D’habitude, ces titres sont considérés comme des actifs, dits « sans
risque », or depuis la crise, ils ne le sont plus (ou plus autant), étant
donné que la possibilité qu’un Etat puisse faire défaut, de manière partielle,
n’est pas forcément à écarter. Ainsi lorsque ces titres de dettes se dégradent,
comme c’est le cas en ce moment, cela se répercute automatiquement sur le
portefeuille des banques, qui se détériore à son tour. De plus, les banques se
servent généralement des titres d’Etats comme collatéraux, dans leurs
opérations financières, c’est-à-dire qu’ils peuvent jouer un rôle de garantie
dans le cadre d’une transaction avec un autre opérateur. Les collatéraux des
banques sont donc actuellement de moins bonne qualité, ce qui les contraints
sur leurs opérations financières. Elles ne disposent plus nécessairement de
marges suffisantes, détiennent encore beaucoup de crédits non remboursés et
dans un contexte d’incertitude forte, préfèrent placer leurs réserves auprès de
la BCE[8]
plutôt que d’accorder du crédit. Ces deux phénomènes contribuent à fragiliser
les banques tout en ne permettant pas d’alimenter l’économie en liquidité, dont
elle a pourtant urgemment besoin. L’instauration du MSU, et tout ce que cela
génère, contribuerait donc à briser cette spirale négative entre le risque
souverain et bancaire.
L’union bancaire
se devait d’être renforcée et harmonisée pour une meilleure intégration et
solidarité européenne sur des problématiques financières. En termes d’aide et
de support aux banques des pays en difficulté, le MES et l’OMT doivent
désormais prendre le relais. Il est difficile de tirer les conclusions
aujourd’hui de l’apport réel, à l’avenir, du mécanisme de supervision unique.
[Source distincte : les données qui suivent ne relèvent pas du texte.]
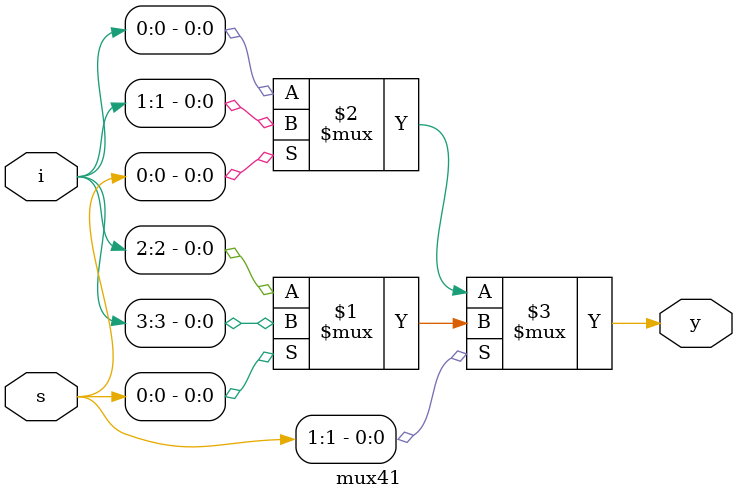
<source format=v>
module mux41(y,i,s);
input [3:0] i;
input [1:0] s;
output y;
assign y = s[1]?(s[0]?i[3]:i[2]):s[0]?i[1]:i[0];
endmodule

</source>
Car même s’il se faisait urgemment attendre, pour enclencher un plan d’aide
massif pour le système bancaire, il faut espérer que les compromis de dernières
minutes sur la supervision et la prévention, ne compromettront pas la garantie
d’une stabilité bancaire et financière dont l’Europe a grandement besoin.
Victor LEQUILLERIER
[1]
Commission Vickers au Royaume-Uni, Rapport Liikanen en Finlande, Dodd &
Frank Act aux Etats-Unis.
[2]
Le 6 décembre 2012, soit seulement une semaine avant l’accord, les négociations
étaient bloquées tant il restait de divergences entre la France et l’Allemagne,
ainsi qu’avec certains pays non membres de la Zone Euro
[3]
L’ABE étant une autorité de régulation bancaire, remplaçant le comité européen
des contrôleurs bancaires.
[4]
BNP Paribas, Groupe BPCE, Groupe Crédit Agricole, Société Générale contre la
Deusche Bank en Allemagne
[5]
C’est d’ailleurs à l’occasion de cet évènement malencontreux provoqué par une
petite banque, que le risque systémique a été pris pour l’une des premières
fois en compte, ce qui avait mené notamment à la création du Comité de Bâle…
[6]
Selon les résultats des stress test du
mois d’octobre, les besoins en capital des banques espagnoles s’élèveraient à
60 milliards d’euros, contre 100 milliards initialement prévus. Pour autant
tout laisse à croire qu’il faudrait revoir ce chiffre à la hausse.
[7]
Bankia, Catalunya Banco, NICG Banco et Banco Valencia.
[8]
En dépit de la très faible rémunération des réserves excédentaires, qui est
très proche du taux directeur de 0,75% de la BCE.